Birds regularly flit in and out of the depths of those thorns and I often sat on the front porch and marveled over this. I couldn't even reach over a branch to snip a spent bloom without burying a nasty thorn somewhere in my skin but the birds love that bush, winter too!

brown thrasher montage

It was right before I went into the hospital for my surgery that I realized that this very handsome pair of brown thrashers were, to my amazement, surprise and delight, actually building a nest somewhere in the depths of that hedge rose mountain! In fact, there was located, at the bottom and far right edge of the bush, what I referred to as a "door". It was an area where no branches, blooms or leafs of the hedge rose grew. This lack of growth was, as I figured out after much observation, was caused by birds endlessly flying in and out into the bowels of the bush.

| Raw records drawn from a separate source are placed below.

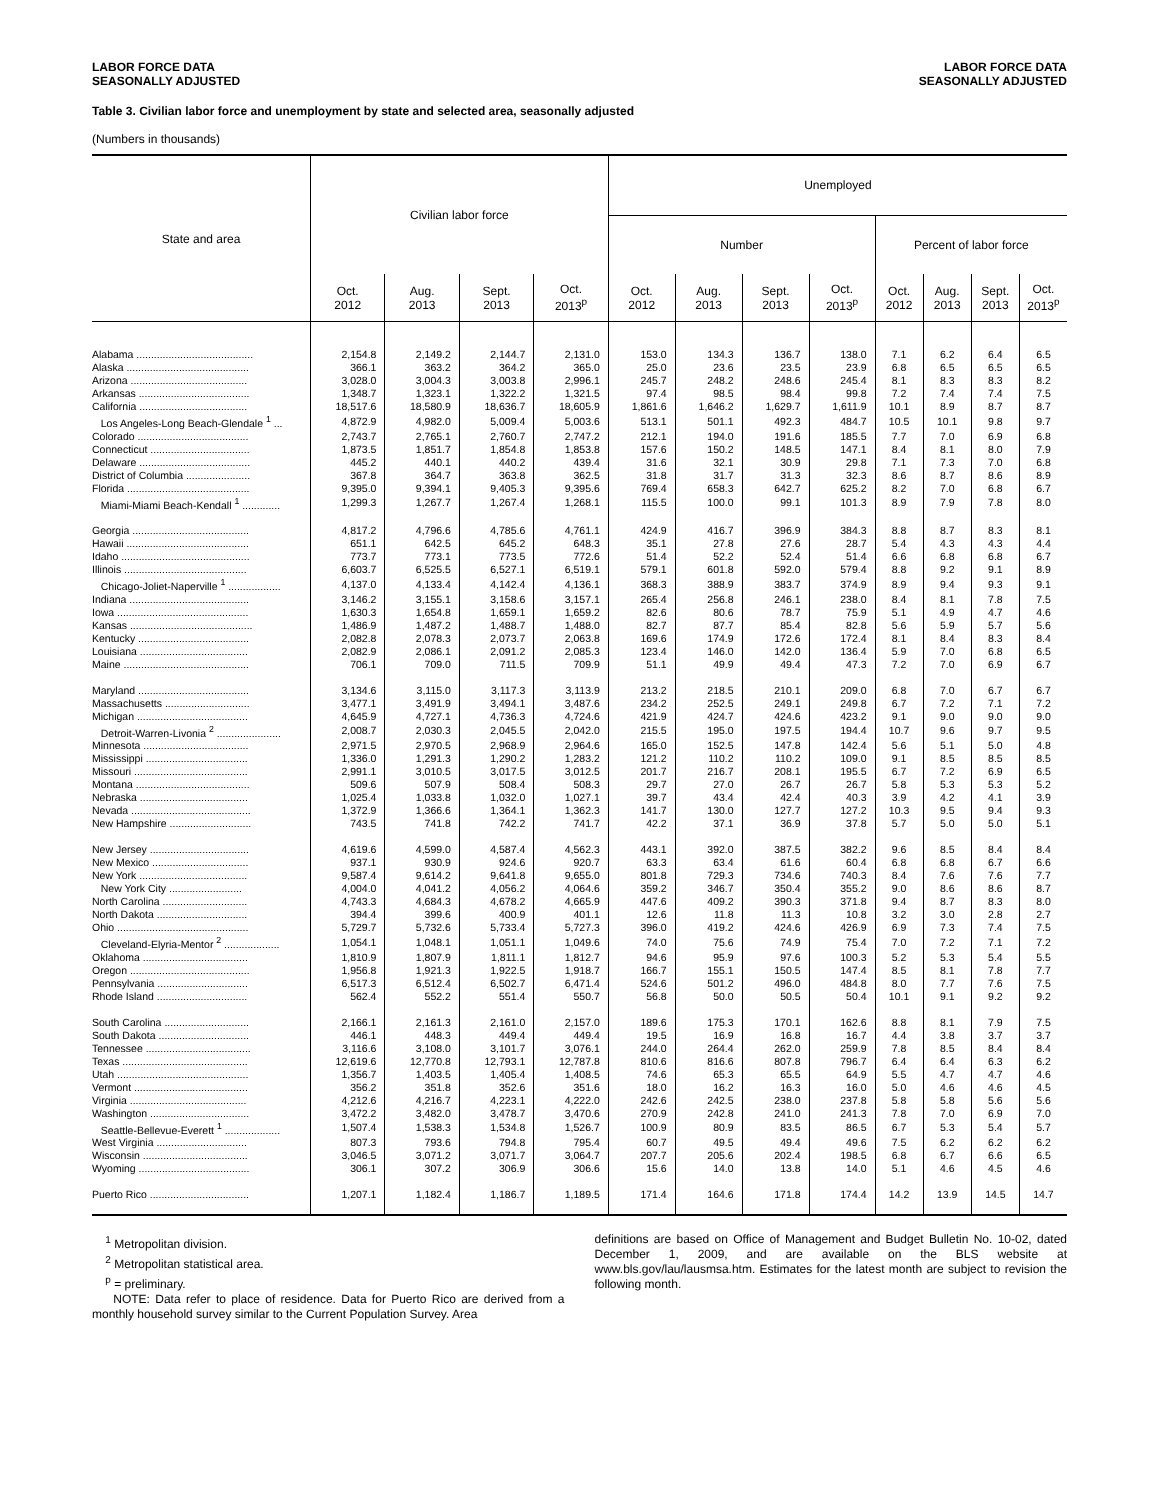LABOR FORCE DATA
SEASONALLY ADJUSTED
LABOR FORCE DATA
SEASONALLY ADJUSTED
Table 3. Civilian labor force and unemployment by state and selected area, seasonally adjusted
(Numbers in thousands)
| State and area | Civilian labor force | | | | Unemployed | | | | | | | |
| --- | --- | --- | --- | --- | --- | --- | --- | --- | --- | --- | --- | --- |
| | | | | | Number | | | | Percent of labor force | | | |
| | Oct. 2012 | Aug. 2013 | Sept. 2013 | Oct. 2013<sup>p</sup> | Oct. 2012 | Aug. 2013 | Sept. 2013 | Oct. 2013<sup>p</sup> | Oct. 2012 | Aug. 2013 | Sept. 2013 | Oct. 2013<sup>p</sup> |
| Alabama ........................................ | 2,154.8 | 2,149.2 | 2,144.7 | 2,131.0 | 153.0 | 134.3 | 136.7 | 138.0 | 7.1 | 6.2 | 6.4 | 6.5 |
| Alaska .......................................... | 366.1 | 363.2 | 364.2 | 365.0 | 25.0 | 23.6 | 23.5 | 23.9 | 6.8 | 6.5 | 6.5 | 6.5 |
| Arizona ........................................ | 3,028.0 | 3,004.3 | 3,003.8 | 2,996.1 | 245.7 | 248.2 | 248.6 | 245.4 | 8.1 | 8.3 | 8.3 | 8.2 |
| Arkansas ...................................... | 1,348.7 | 1,323.1 | 1,322.2 | 1,321.5 | 97.4 | 98.5 | 98.4 | 99.8 | 7.2 | 7.4 | 7.4 | 7.5 |
| California ..................................... | 18,517.6 | 18,580.9 | 18,636.7 | 18,605.9 | 1,861.6 | 1,646.2 | 1,629.7 | 1,611.9 | 10.1 | 8.9 | 8.7 | 8.7 |
| Los Angeles-Long Beach-Glendale <sup>1</sup> ... | 4,872.9 | 4,982.0 | 5,009.4 | 5,003.6 | 513.1 | 501.1 | 492.3 | 484.7 | 10.5 | 10.1 | 9.8 | 9.7 |
| Colorado ...................................... | 2,743.7 | 2,765.1 | 2,760.7 | 2,747.2 | 212.1 | 194.0 | 191.6 | 185.5 | 7.7 | 7.0 | 6.9 | 6.8 |
| Connecticut .................................. | 1,873.5 | 1,851.7 | 1,854.8 | 1,853.8 | 157.6 | 150.2 | 148.5 | 147.1 | 8.4 | 8.1 | 8.0 | 7.9 |
| Delaware ...................................... | 445.2 | 440.1 | 440.2 | 439.4 | 31.6 | 32.1 | 30.9 | 29.8 | 7.1 | 7.3 | 7.0 | 6.8 |
| District of Columbia ...................... | 367.8 | 364.7 | 363.8 | 362.5 | 31.8 | 31.7 | 31.3 | 32.3 | 8.6 | 8.7 | 8.6 | 8.9 |
| Florida .......................................... | 9,395.0 | 9,394.1 | 9,405.3 | 9,395.6 | 769.4 | 658.3 | 642.7 | 625.2 | 8.2 | 7.0 | 6.8 | 6.7 |
| Miami-Miami Beach-Kendall <sup>1</sup> ............. | 1,299.3 | 1,267.7 | 1,267.4 | 1,268.1 | 115.5 | 100.0 | 99.1 | 101.3 | 8.9 | 7.9 | 7.8 | 8.0 |
| Georgia ........................................ | 4,817.2 | 4,796.6 | 4,785.6 | 4,761.1 | 424.9 | 416.7 | 396.9 | 384.3 | 8.8 | 8.7 | 8.3 | 8.1 |
| Hawaii .......................................... | 651.1 | 642.5 | 645.2 | 648.3 | 35.1 | 27.8 | 27.6 | 28.7 | 5.4 | 4.3 | 4.3 | 4.4 |
| Idaho ............................................ | 773.7 | 773.1 | 773.5 | 772.6 | 51.4 | 52.2 | 52.4 | 51.4 | 6.6 | 6.8 | 6.8 | 6.7 |
| Illinois .......................................... | 6,603.7 | 6,525.5 | 6,527.1 | 6,519.1 | 579.1 | 601.8 | 592.0 | 579.4 | 8.8 | 9.2 | 9.1 | 8.9 |
| Chicago-Joliet-Naperville <sup>1</sup> .................. | 4,137.0 | 4,133.4 | 4,142.4 | 4,136.1 | 368.3 | 388.9 | 383.7 | 374.9 | 8.9 | 9.4 | 9.3 | 9.1 |
| Indiana ......................................... | 3,146.2 | 3,155.1 | 3,158.6 | 3,157.1 | 265.4 | 256.8 | 246.1 | 238.0 | 8.4 | 8.1 | 7.8 | 7.5 |
| Iowa ............................................. | 1,630.3 | 1,654.8 | 1,659.1 | 1,659.2 | 82.6 | 80.6 | 78.7 | 75.9 | 5.1 | 4.9 | 4.7 | 4.6 |
| Kansas .......................................... | 1,486.9 | 1,487.2 | 1,488.7 | 1,488.0 | 82.7 | 87.7 | 85.4 | 82.8 | 5.6 | 5.9 | 5.7 | 5.6 |
| Kentucky ...................................... | 2,082.8 | 2,078.3 | 2,073.7 | 2,063.8 | 169.6 | 174.9 | 172.6 | 172.4 | 8.1 | 8.4 | 8.3 | 8.4 |
| Louisiana ..................................... | 2,082.9 | 2,086.1 | 2,091.2 | 2,085.3 | 123.4 | 146.0 | 142.0 | 136.4 | 5.9 | 7.0 | 6.8 | 6.5 |
| Maine ........................................... | 706.1 | 709.0 | 711.5 | 709.9 | 51.1 | 49.9 | 49.4 | 47.3 | 7.2 | 7.0 | 6.9 | 6.7 |
| Maryland ...................................... | 3,134.6 | 3,115.0 | 3,117.3 | 3,113.9 | 213.2 | 218.5 | 210.1 | 209.0 | 6.8 | 7.0 | 6.7 | 6.7 |
| Massachusetts ............................. | 3,477.1 | 3,491.9 | 3,494.1 | 3,487.6 | 234.2 | 252.5 | 249.1 | 249.8 | 6.7 | 7.2 | 7.1 | 7.2 |
| Michigan ...................................... | 4,645.9 | 4,727.1 | 4,736.3 | 4,724.6 | 421.9 | 424.7 | 424.6 | 423.2 | 9.1 | 9.0 | 9.0 | 9.0 |
| Detroit-Warren-Livonia <sup>2</sup> ...................... | 2,008.7 | 2,030.3 | 2,045.5 | 2,042.0 | 215.5 | 195.0 | 197.5 | 194.4 | 10.7 | 9.6 | 9.7 | 9.5 |
| Minnesota .................................... | 2,971.5 | 2,970.5 | 2,968.9 | 2,964.6 | 165.0 | 152.5 | 147.8 | 142.4 | 5.6 | 5.1 | 5.0 | 4.8 |
| Mississippi ................................... | 1,336.0 | 1,291.3 | 1,290.2 | 1,283.2 | 121.2 | 110.2 | 110.2 | 109.0 | 9.1 | 8.5 | 8.5 | 8.5 |
| Missouri ....................................... | 2,991.1 | 3,010.5 | 3,017.5 | 3,012.5 | 201.7 | 216.7 | 208.1 | 195.5 | 6.7 | 7.2 | 6.9 | 6.5 |
| Montana ....................................... | 509.6 | 507.9 | 508.4 | 508.3 | 29.7 | 27.0 | 26.7 | 26.7 | 5.8 | 5.3 | 5.3 | 5.2 |
| Nebraska ..................................... | 1,025.4 | 1,033.8 | 1,032.0 | 1,027.1 | 39.7 | 43.4 | 42.4 | 40.3 | 3.9 | 4.2 | 4.1 | 3.9 |
| Nevada ......................................... | 1,372.9 | 1,366.6 | 1,364.1 | 1,362.3 | 141.7 | 130.0 | 127.7 | 127.2 | 10.3 | 9.5 | 9.4 | 9.3 |
| New Hampshire ............................ | 743.5 | 741.8 | 742.2 | 741.7 | 42.2 | 37.1 | 36.9 | 37.8 | 5.7 | 5.0 | 5.0 | 5.1 |
| New Jersey .................................. | 4,619.6 | 4,599.0 | 4,587.4 | 4,562.3 | 443.1 | 392.0 | 387.5 | 382.2 | 9.6 | 8.5 | 8.4 | 8.4 |
| New Mexico ................................. | 937.1 | 930.9 | 924.6 | 920.7 | 63.3 | 63.4 | 61.6 | 60.4 | 6.8 | 6.8 | 6.7 | 6.6 |
| New York ..................................... | 9,587.4 | 9,614.2 | 9,641.8 | 9,655.0 | 801.8 | 729.3 | 734.6 | 740.3 | 8.4 | 7.6 | 7.6 | 7.7 |
| New York City ......................... | 4,004.0 | 4,041.2 | 4,056.2 | 4,064.6 | 359.2 | 346.7 | 350.4 | 355.2 | 9.0 | 8.6 | 8.6 | 8.7 |
| North Carolina ............................. | 4,743.3 | 4,684.3 | 4,678.2 | 4,665.9 | 447.6 | 409.2 | 390.3 | 371.8 | 9.4 | 8.7 | 8.3 | 8.0 |
| North Dakota ............................... | 394.4 | 399.6 | 400.9 | 401.1 | 12.6 | 11.8 | 11.3 | 10.8 | 3.2 | 3.0 | 2.8 | 2.7 |
| Ohio ............................................. | 5,729.7 | 5,732.6 | 5,733.4 | 5,727.3 | 396.0 | 419.2 | 424.6 | 426.9 | 6.9 | 7.3 | 7.4 | 7.5 |
| Cleveland-Elyria-Mentor <sup>2</sup> ................... | 1,054.1 | 1,048.1 | 1,051.1 | 1,049.6 | 74.0 | 75.6 | 74.9 | 75.4 | 7.0 | 7.2 | 7.1 | 7.2 |
| Oklahoma .................................... | 1,810.9 | 1,807.9 | 1,811.1 | 1,812.7 | 94.6 | 95.9 | 97.6 | 100.3 | 5.2 | 5.3 | 5.4 | 5.5 |
| Oregon ......................................... | 1,956.8 | 1,921.3 | 1,922.5 | 1,918.7 | 166.7 | 155.1 | 150.5 | 147.4 | 8.5 | 8.1 | 7.8 | 7.7 |
| Pennsylvania ............................... | 6,517.3 | 6,512.4 | 6,502.7 | 6,471.4 | 524.6 | 501.2 | 496.0 | 484.8 | 8.0 | 7.7 | 7.6 | 7.5 |
| Rhode Island ............................... | 562.4 | 552.2 | 551.4 | 550.7 | 56.8 | 50.0 | 50.5 | 50.4 | 10.1 | 9.1 | 9.2 | 9.2 |
| South Carolina ............................. | 2,166.1 | 2,161.3 | 2,161.0 | 2,157.0 | 189.6 | 175.3 | 170.1 | 162.6 | 8.8 | 8.1 | 7.9 | 7.5 |
| South Dakota ............................... | 446.1 | 448.3 | 449.4 | 449.4 | 19.5 | 16.9 | 16.8 | 16.7 | 4.4 | 3.8 | 3.7 | 3.7 |
| Tennessee .................................... | 3,116.6 | 3,108.0 | 3,101.7 | 3,076.1 | 244.0 | 264.4 | 262.0 | 259.9 | 7.8 | 8.5 | 8.4 | 8.4 |
| Texas ........................................... | 12,619.6 | 12,770.8 | 12,793.1 | 12,787.8 | 810.6 | 816.6 | 807.8 | 796.7 | 6.4 | 6.4 | 6.3 | 6.2 |
| Utah ............................................. | 1,356.7 | 1,403.5 | 1,405.4 | 1,408.5 | 74.6 | 65.3 | 65.5 | 64.9 | 5.5 | 4.7 | 4.7 | 4.6 |
| Vermont ....................................... | 356.2 | 351.8 | 352.6 | 351.6 | 18.0 | 16.2 | 16.3 | 16.0 | 5.0 | 4.6 | 4.6 | 4.5 |
| Virginia ........................................ | 4,212.6 | 4,216.7 | 4,223.1 | 4,222.0 | 242.6 | 242.5 | 238.0 | 237.8 | 5.8 | 5.8 | 5.6 | 5.6 |
| Washington .................................. | 3,472.2 | 3,482.0 | 3,478.7 | 3,470.6 | 270.9 | 242.8 | 241.0 | 241.3 | 7.8 | 7.0 | 6.9 | 7.0 |
| Seattle-Bellevue-Everett <sup>1</sup> ................... | 1,507.4 | 1,538.3 | 1,534.8 | 1,526.7 | 100.9 | 80.9 | 83.5 | 86.5 | 6.7 | 5.3 | 5.4 | 5.7 |
| West Virginia ............................... | 807.3 | 793.6 | 794.8 | 795.4 | 60.7 | 49.5 | 49.4 | 49.6 | 7.5 | 6.2 | 6.2 | 6.2 |
| Wisconsin .................................... | 3,046.5 | 3,071.2 | 3,071.7 | 3,064.7 | 207.7 | 205.6 | 202.4 | 198.5 | 6.8 | 6.7 | 6.6 | 6.5 |
| Wyoming ...................................... | 306.1 | 307.2 | 306.9 | 306.6 | 15.6 | 14.0 | 13.8 | 14.0 | 5.1 | 4.6 | 4.5 | 4.6 |
| Puerto Rico .................................. | 1,207.1 | 1,182.4 | 1,186.7 | 1,189.5 | 171.4 | 164.6 | 171.8 | 174.4 | 14.2 | 13.9 | 14.5 | 14.7 |
<sup>1</sup> Metropolitan division.
<sup>2</sup> Metropolitan statistical area.
<sup>p</sup> = preliminary.
NOTE: Data refer to place of residence. Data for Puerto Rico are derived from a monthly household survey similar to the Current Population Survey. Area
definitions are based on Office of Management and Budget Bulletin No. 10-02, dated December 1, 2009, and are available on the BLS website at www.bls.gov/lau/lausmsa.htm. Estimates for the latest month are subject to revision the following month.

By the time I got out of the hospital, those thrashers had babies in that nest and I spent many recovering hours sitting on my porch swing and watching the fledging.

It was mesmerizing to watch, as bird fledgings always are. I watched a parent bird sit on my Serendipity Shore sign and call the reluctant youngsters.

For reasons I don’t understand, I never got a chance to see one baby Brown Thrasher. I saw the parents all over the place and I heard their loud call and the soft warble they sent to their children, depending on conditions upon.

But they’re still out there so given time I might see the children thrashers.

This was one of the more delightful nests I’ve ever entertained in my yard and I intend to make a nomination that the Brown Thrasher be made the state bird of Delaware.